Malcolm Quinn

HISTORIES - The Idea of the Art School in Early Nineteenth-Century Britain

open quotation marks Do you think sufficient attention has been paid to what may be called the education of the eyes of the people by our own Government? close quotation marks

The Select Committee on Arts and Manufactures 1835

This research addresses three questions. The first question is historical: how did the utilitarian idea of the art school emerge in contrast to the academy of art in Britain in the 1830s, and what were its effects?

The second question is philosophical and cultural: what were the necessary and sufficient conditions set by Adam Smith and Jeremy Bentham’s moral and political economies of taste that allowed the idea of the art school and the critique of art academies to be developed?

The third question is political - did Bentham’s radical ideas on identity, cultural difference, taste and governance offer a viable framework for the pursuit of cultural policy objectives, and how does the utilitarian idea of the art school ‘cash out’ intellectually in terms of current approaches to utilitarian thinking in public pedagogy and public policy?

In response to these questions, I have developed an intellectual history of the utilitarian idea of the art school in Britain, an idea that developed in response to a problem of pedagogy in commercial society posed by political economic theory. I have analysed the art school idea as the product of a division within political economic reasoning between the virtue ethics of Adam Smith and the utilitarianism of Jeremy Bentham. This work includes Jacques Lacan’s account of Jeremy Bentham and ‘the utilitarian conversion’, and an historical account of the Bentham’s followers in the Political Economy Club and the Board of Trade who sat on the Select Committee on Arts and Manufactures in 1835/6. The application of utilitarian thinking to questions of public taste by members of parliament was an unlikely occurrence, yet it raised problems of ethics, governance and public pedagogy that persist to this day.
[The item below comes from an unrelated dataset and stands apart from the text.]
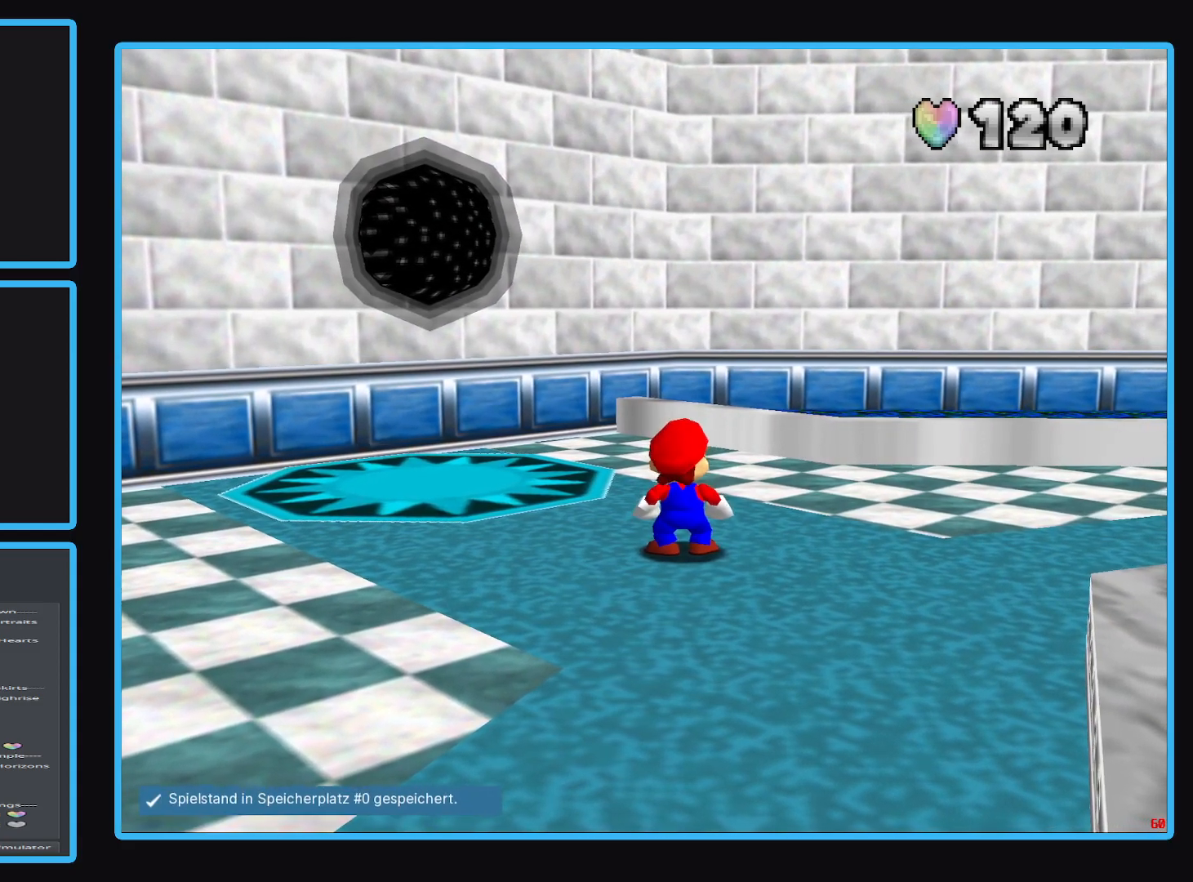
{"buttons": [], "left_stick": "up-left", "right_stick": "center", "events": [[217, "left_stick", "up-left"], [417, "A", "down"], [467, "A", "up"]]}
Central to my account of the idea of the art school is Jeremy Bentham’s perspective on the relation between personal and social identity, inhibition and custom in judgments of taste, and the distinction between Bentham’s utilitarianism and that of J.S. Mill. The specific challenge Bentham offered was for legislators to incorporate a utilitarian consciousness within acts of government, replacing habits and prejudices of taste with a calculus of contingent acts across space and time.
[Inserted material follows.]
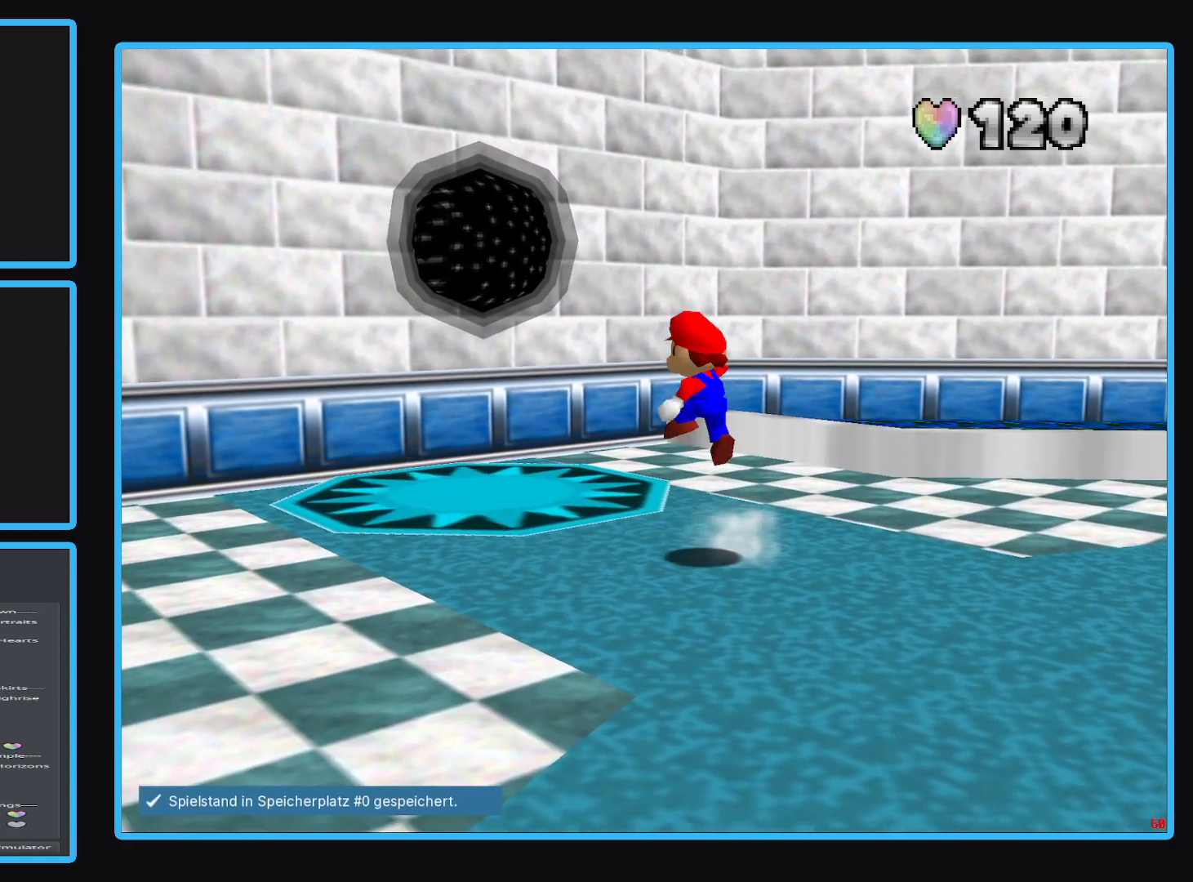
{"buttons": ["A"], "left_stick": "up-left", "right_stick": "center", "events": [[100, "left_stick", "center"], [167, "left_stick", "up-left"], [433, "A", "down"]]}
This research has been developed from funded sabbatical research undertaken at University of the Arts London in autumn 2009, and a seminar ‘The Idea of the Art School in Early Nineteenth-Century Britain’ that I organized at Tate Britain on 8 June 2010, which included papers from myself, Professor Philip Schofield, Professor Richard Whatmore, Dr Martin Myrone and Professor Sir Christopher Frayling, as well as an article ‘The Disambiguation of the Royal Academy of Arts’ which has appeared in History of European Ideas 37(1) 2011 pp. 53-62, ‘The Political Economic Necessity of Art Education 1835 -52’ in International Journal of Art Education 30 (1) 2011, pp. 62-70, and lectures ‘The Chamber of Horrors: Art Education and Mass Culture’ at University of Cambridge Faculty of Education on 28 February 2009 and ‘Reading Reynolds With Bentham: the Idea of the Art School in Early Nineteenth-Century Britain’ at the Bentham Project Seminars, Bentham Project, University College London 2 March 2011. My research on the legacy of utilitarianism began with a symposium I organised on J.S. Mill at Tate Britain in 2006, entitled ‘On Liberty and Art’.